The numbers of female trustees on the boards of the top 100 charities has grown by 10 per cent since 2011, so that women now occupy 34 per cent of board positions.
And the number of Charity 100 Index boards with no women on them has halved from six in 2011 to just three this year – Islamic Relief Worldwide, Leverhulme Trust and Elim Foursquare Gospel Alliance.
However, female representation among chairs of the largest charities remains stubbornly low. Just 14 of the Charity 100 Index chairs are women – a slight improvement on 12 in 2011, but a fall from 17 last year.
Nonetheless, the charity sector still outperforms the private sector on both board representation and chairs. Just 17.3 per cent of board seats at FTSE 100 companies are held by women and just one of the chairs is female.
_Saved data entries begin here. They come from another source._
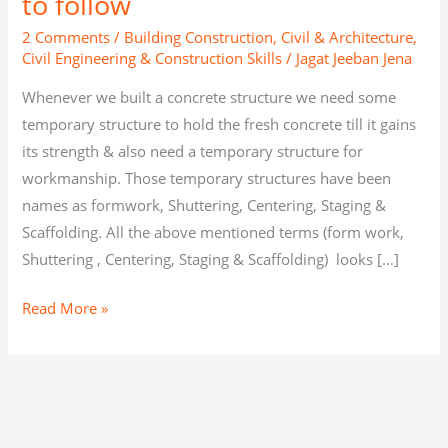
to follow
2 Comments
/
Building Construction
,
Civil & Architecture
,
Civil Engineering & Construction Skills
/
Jagat Jeeban Jena
Whenever we built a concrete structure we need some
temporary structure to hold the fresh concrete till it gains
its strength & also need a temporary structure for
workmanship. Those temporary structures have been
names as formwork, Shuttering, Centering, Staging &
Scaffolding. All the above mentioned terms (form work,
Shuttering , Centering, Staging & Scaffolding) looks […]
Read More »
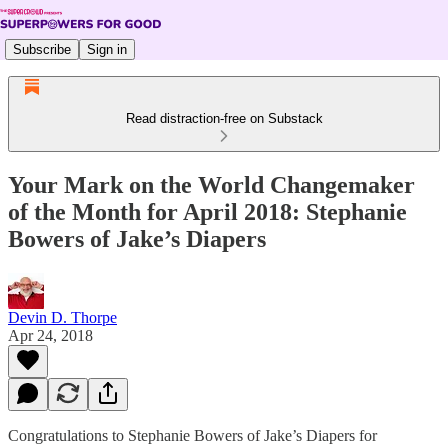
Subscribe
Sign in
Read distraction-free on Substack
Your Mark on the World Changemaker
of the Month for April 2018: Stephanie
Bowers of Jake’s Diapers
Devin D. Thorpe
Apr 24, 2018
Congratulations to Stephanie Bowers of Jake’s Diapers for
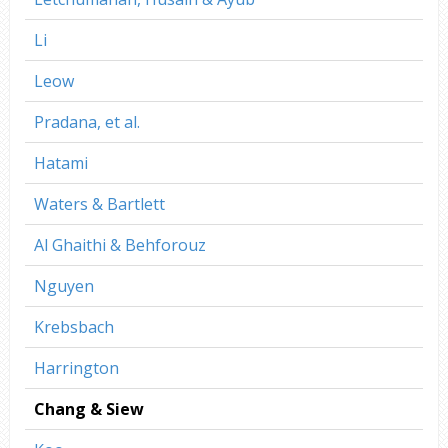
Li
Leow
Pradana, et al.
Hatami
Waters & Bartlett
Al Ghaithi & Behforouz
Nguyen
Krebsbach
Harrington
Chang & Siew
A few charities told civilsociety.co.uk that they had deliberately set out to increase the proportion of women on their boards, though all stressed that this was secondary to getting the right skill-sets. General Sir Kevin O’Donoghue, chair of SSAFA, said: “The increase of women on our board has been by design, not by accident.
“But I would not accept someone who is not of the right quality simply because they met some sort of quota.”
The government has now passed a law requiring all listed companies to declare the numbers of women on their boards, in senior management positions and in the company as a whole, from 1 October.